「お仕事モノ」は美しい文学になり得るのだ

読了がコンテストの期間内にならなかったことをまずお詫びせねばなりません。
でも、読み始めた時から毎回、続きを楽しみにしていました。

イギリスの地で暮らした人々の息遣い、悲劇と喜劇とが交錯する様子を、英国情緒という言葉で片付けてしまうのは忍びないし、ミルドレッドに叱られそうです。
しかし、英国の文化を織り交ぜたこの作品に現れる彼らの暮らしには、やはりある種の気高さを感じずにはいられない。

もちろん、その良いところも悪いところも、この物語の中では語られています。
そうした国の歴史とそこに暮らす人々の歴史が文字通り積み重なって雁字搦めで動けなくなる。
そんなしがらみを捨ててしまえば早いのかもしれないけど、しがらみというのは歴史であり、その人の人生そのものでもあるわけで、そう簡単にもいかず、「じゃあ、どうするの?」ということを考え、なんとか方法を模索していく様は、まさにお仕事モノでもあります。
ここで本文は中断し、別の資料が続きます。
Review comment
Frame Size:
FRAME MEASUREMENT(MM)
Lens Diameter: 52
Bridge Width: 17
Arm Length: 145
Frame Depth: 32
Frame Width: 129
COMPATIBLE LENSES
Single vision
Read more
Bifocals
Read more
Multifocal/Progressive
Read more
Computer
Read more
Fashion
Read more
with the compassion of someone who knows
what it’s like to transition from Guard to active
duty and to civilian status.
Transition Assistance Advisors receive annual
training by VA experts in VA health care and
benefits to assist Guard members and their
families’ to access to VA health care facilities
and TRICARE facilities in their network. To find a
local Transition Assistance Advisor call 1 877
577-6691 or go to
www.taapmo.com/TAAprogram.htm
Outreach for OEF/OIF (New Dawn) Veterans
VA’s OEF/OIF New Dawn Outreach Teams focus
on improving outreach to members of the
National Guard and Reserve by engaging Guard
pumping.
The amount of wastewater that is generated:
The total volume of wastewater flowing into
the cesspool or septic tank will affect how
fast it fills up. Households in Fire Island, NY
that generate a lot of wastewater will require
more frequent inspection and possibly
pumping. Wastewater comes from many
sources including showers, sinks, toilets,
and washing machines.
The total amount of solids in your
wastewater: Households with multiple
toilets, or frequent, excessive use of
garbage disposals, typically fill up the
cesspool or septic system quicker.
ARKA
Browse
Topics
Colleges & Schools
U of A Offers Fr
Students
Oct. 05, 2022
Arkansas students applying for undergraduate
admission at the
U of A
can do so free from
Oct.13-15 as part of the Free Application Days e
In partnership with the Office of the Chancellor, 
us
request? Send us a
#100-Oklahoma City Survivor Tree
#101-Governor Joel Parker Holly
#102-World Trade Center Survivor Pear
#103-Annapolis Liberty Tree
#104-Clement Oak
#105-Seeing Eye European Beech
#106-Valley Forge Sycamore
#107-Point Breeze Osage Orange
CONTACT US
お仕事モノを思い切り踏み込むと、こうなるのかと脱帽しました。


お仕事モノの定義を広げ、人と国と文化の中で、それらを受け入れて前へと進む圧倒的な人間賛歌。

壮大ではないけれど重厚な、それでいてさりげなくて親しみやすい、人と歴史の物語。



ぜひぜひ読んで欲しい一作です。